Raccolta anticipata, limitazioni della fermentazione malolattica, adeguamento dei livelli di dosaggio. Sono molteplici le tecniche che i pluripremiati produttori di Champagne stanno mettendo in atto, negli ultimi anni, per correre ai ripari di fronte i pericoli e gli stravolgimenti portati in casa dal cambiamento climatico. Di alcune di queste tecniche di prevenzione e di resilienza abbiamo già parlato in nostre precedenti pubblicazioni e newsletter.
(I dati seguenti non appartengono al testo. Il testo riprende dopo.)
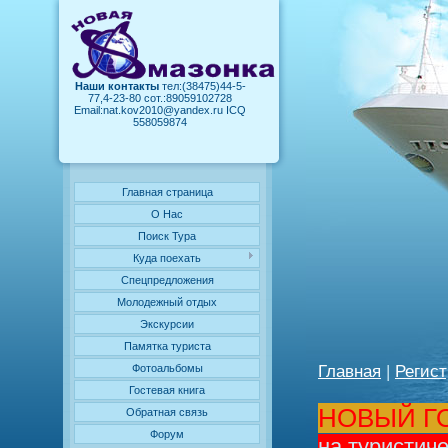
Наши контакты
тел:(38475)44-5-
77,4-23-80 сот.:89059102728
Email:nat.kov2010@yandex.ru ICQ
558059874
Главная страница
О Нас
Поиск Тура
Куда поехать
Cпецпредложения
Молодежный отдых
Экскурсии
Памятка туриста
Главная
|
Регис
Фотоальбомы
Гостевая книга
НОВЫЙ ГО
Обратная связь
Форум
на туристич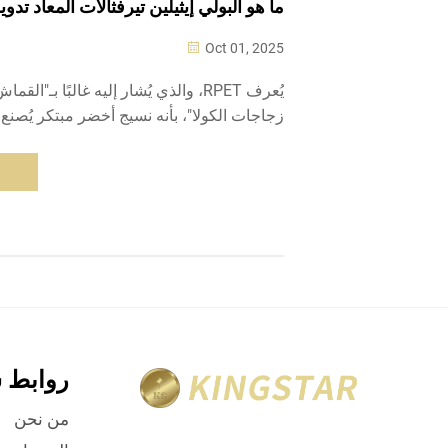
ما هو البولي إيثيلين تيرفثالات المعاد تدويره (ET
Oct 01, 2025
يُعرف RPET، والذي يُشار إليه غالبًا بـ"
زجاجات الكولا"، بأنه نسيج أخضر مبتكر يُصنع
أصله المنخفض في الانبعاثات الكربونية منظورً
إعادة التدوير. حاليًا، تُنتج الأقمشة...
روابط 
من نحن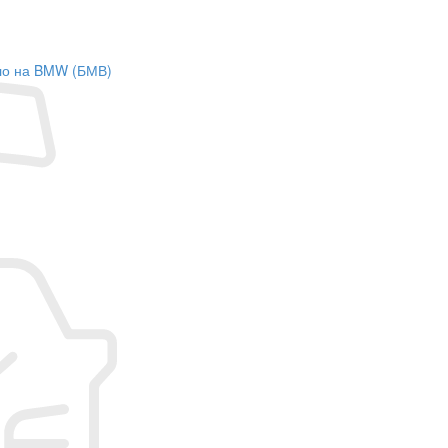
кло на BMW (БМВ)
Laurent Fresnet, maestro della cantina Maison Mumm, ha recentemente discusso in un’intervista del tema dell’acidità, da molti ritenuto un prerequisito immancabile per un’ottima annata: “L’acidità non fa un’annata. Confrontiamo ad esempio il 1989 e il 1996: sono entrambe ottime annate, ma con condizioni climatiche molto differenti fra loro.
Quello che cerchiamo di fare è mantenere la freschezza del frutto. Proprio per questo cerchiamo di raccogliere le uve e di assaggiarle direttamente in vigna, prima e durante la vendemmia. In questo modo possiamo mantenere alta la freschezza dell’uva e il potenziale d’invecchiamento del vino”. Tutto vero, basti pensare all’appena trascorso 2022, anno con picchi di caldo da record.
Mumm aveva ottenuto una deroga speciale per iniziare la propria raccolta già al 25 agosto, condizione che ha portato a vini “molto ricchi, molto maturi, con una freschezza viva. Proprio perché abbiamo raccolto le uve prima”. Non può dire lo stesso, invece, chi si è attardato, registrando vini con valori pericolosamente vicini al limite di 13% ABV, soglia massima autorizzata da Champagne.